*** Opening of Data provided ***
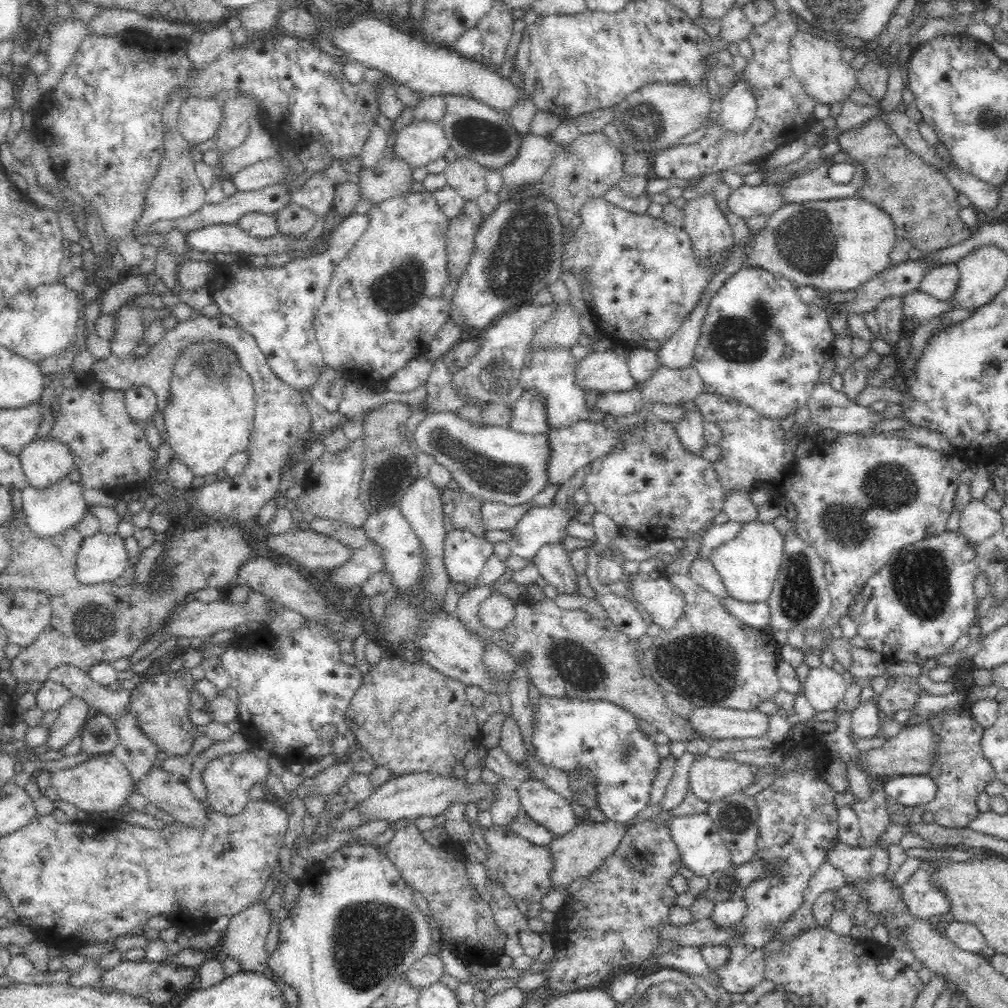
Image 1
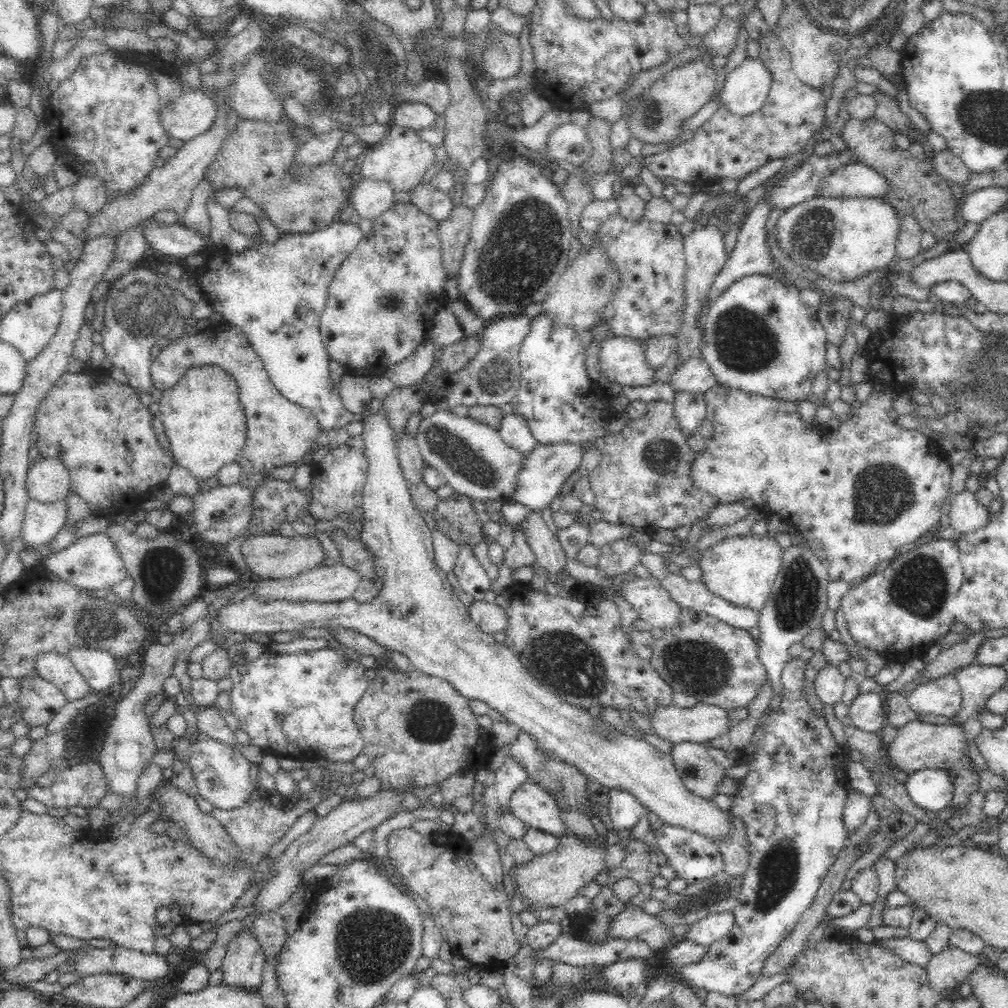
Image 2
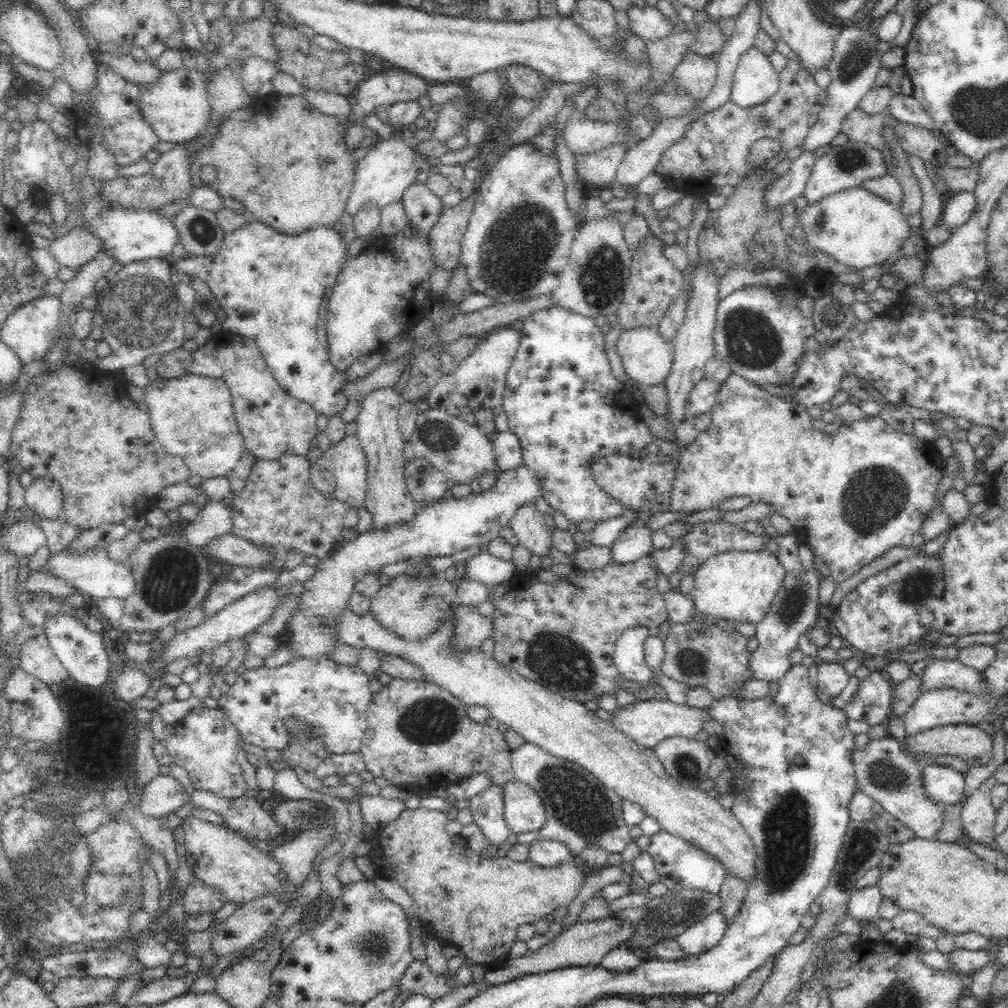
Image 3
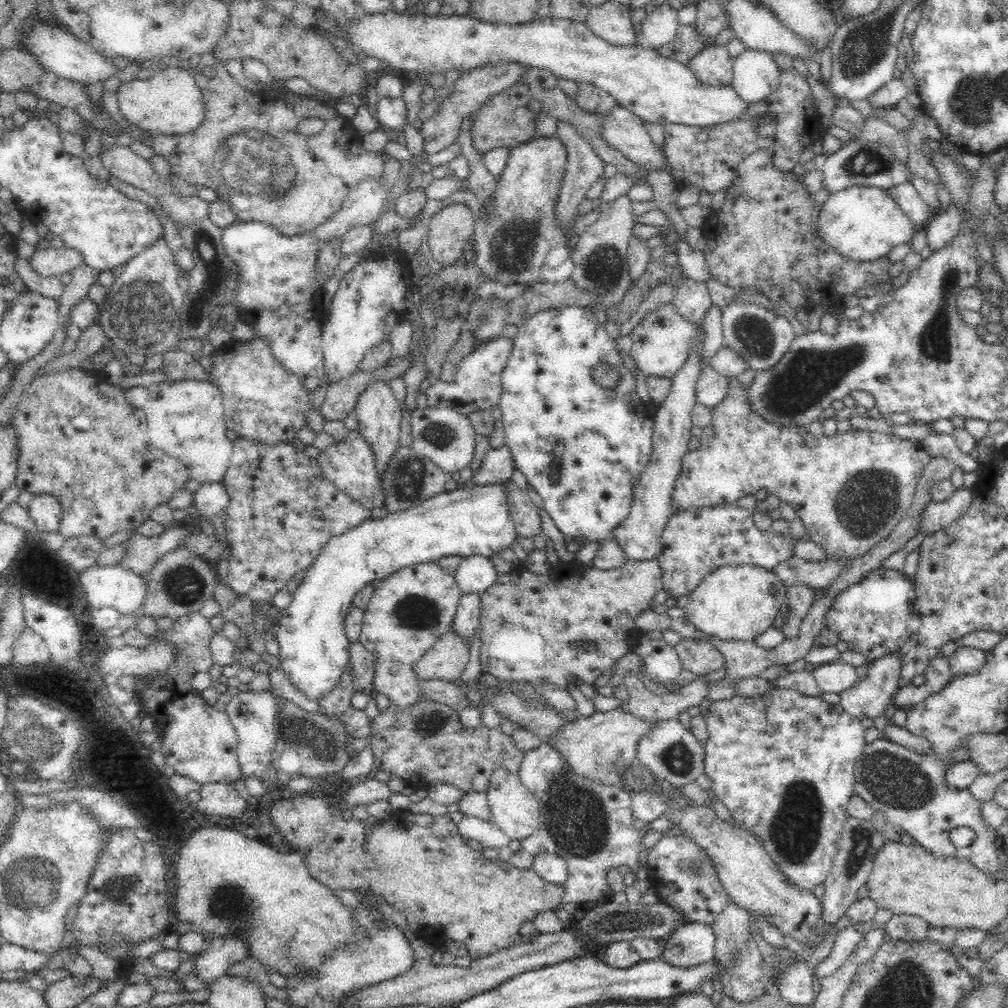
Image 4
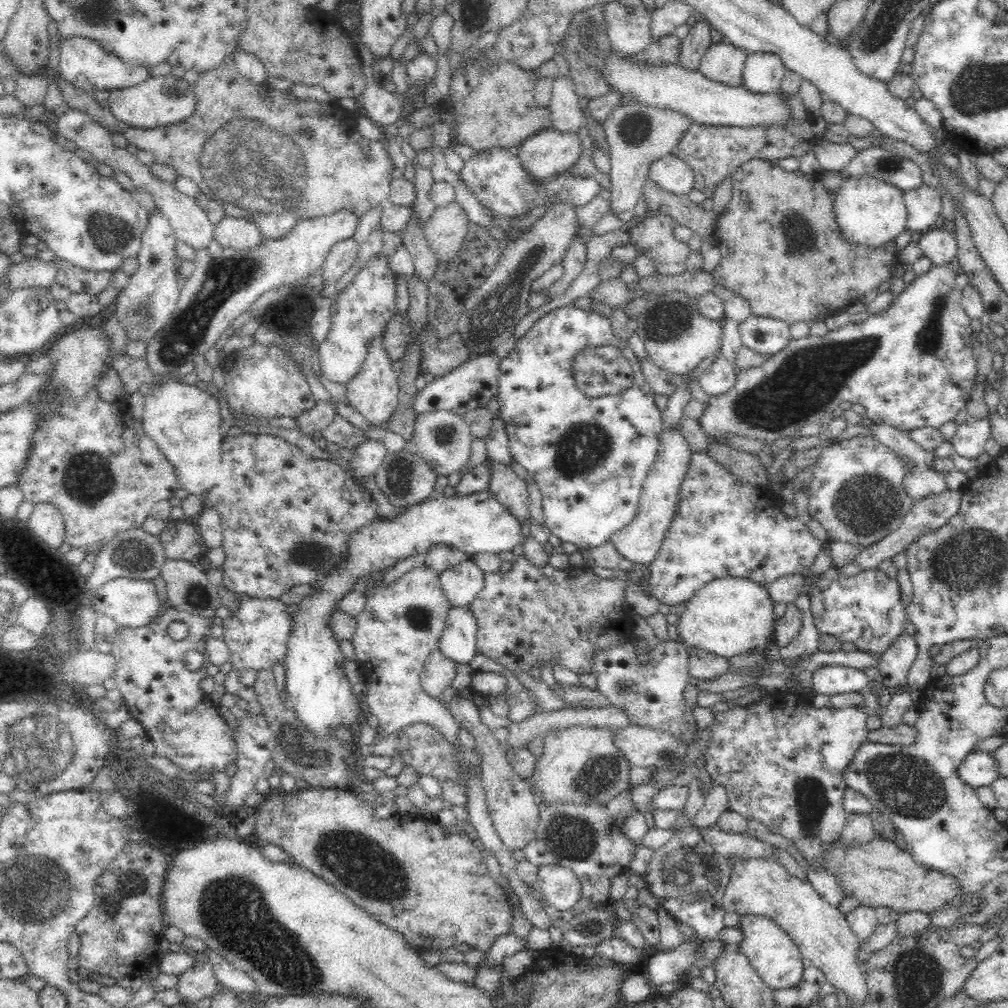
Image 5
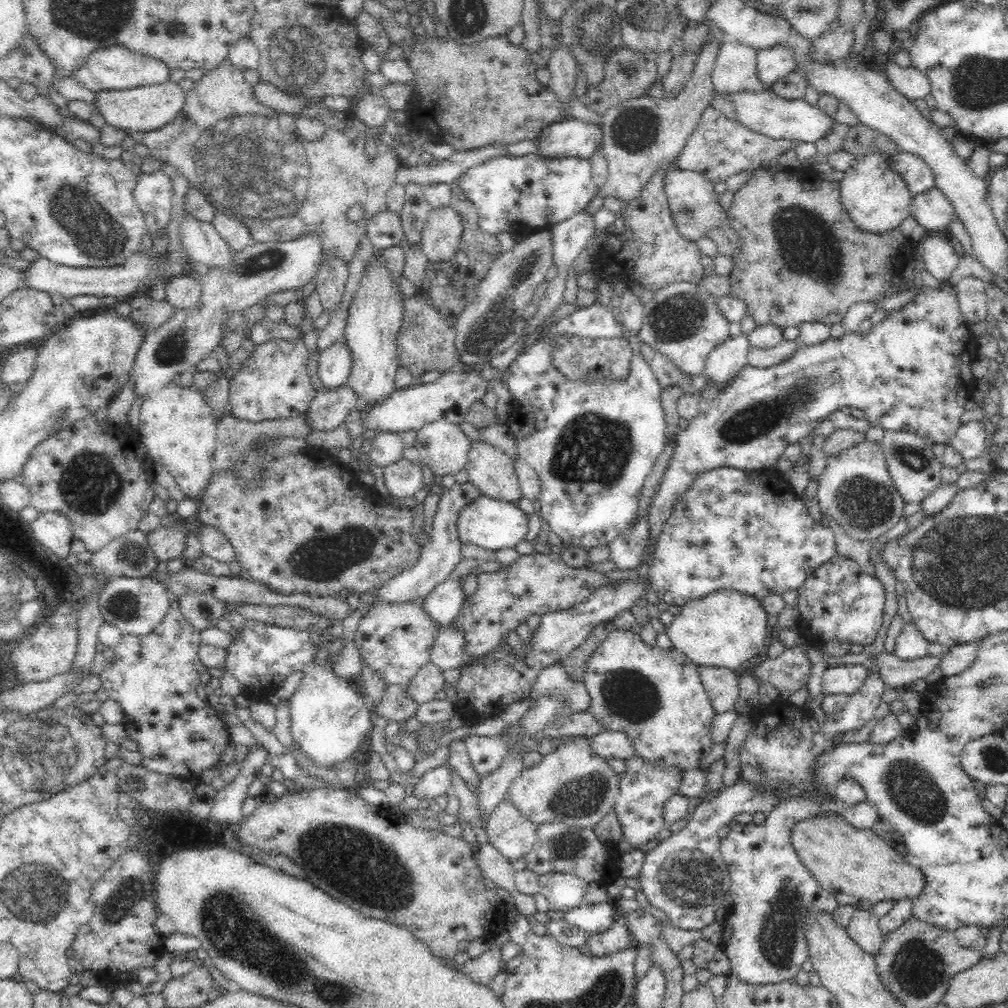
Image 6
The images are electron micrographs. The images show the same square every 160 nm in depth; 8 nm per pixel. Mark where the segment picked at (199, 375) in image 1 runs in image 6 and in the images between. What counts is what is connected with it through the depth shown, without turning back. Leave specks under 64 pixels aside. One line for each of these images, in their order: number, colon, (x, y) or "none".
2: (203, 420)
3: (192, 417)
4: (185, 419)
5: (184, 422)
6: (176, 426)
*** Close of Data provided ***
* **Work request**
Above are the records; return them exactly, minus the pictures.

* **Written solution**
Image 1
Image 2
Image 3
Image 4
Image 5
Image 6
The images are electron micrographs. The images show the same square every 160 nm in depth; 8 nm per pixel. Mark where the segment picked at (199, 375) in image 1 runs in image 6 and in the images between. What counts is what is connected with it through the depth shown, without turning back. Leave specks under 64 pixels aside. One line for each of these images, in their order: number, colon, (x, y) or "none".
2: (203, 420)
3: (192, 417)
4: (185, 419)
5: (184, 422)
6: (176, 426)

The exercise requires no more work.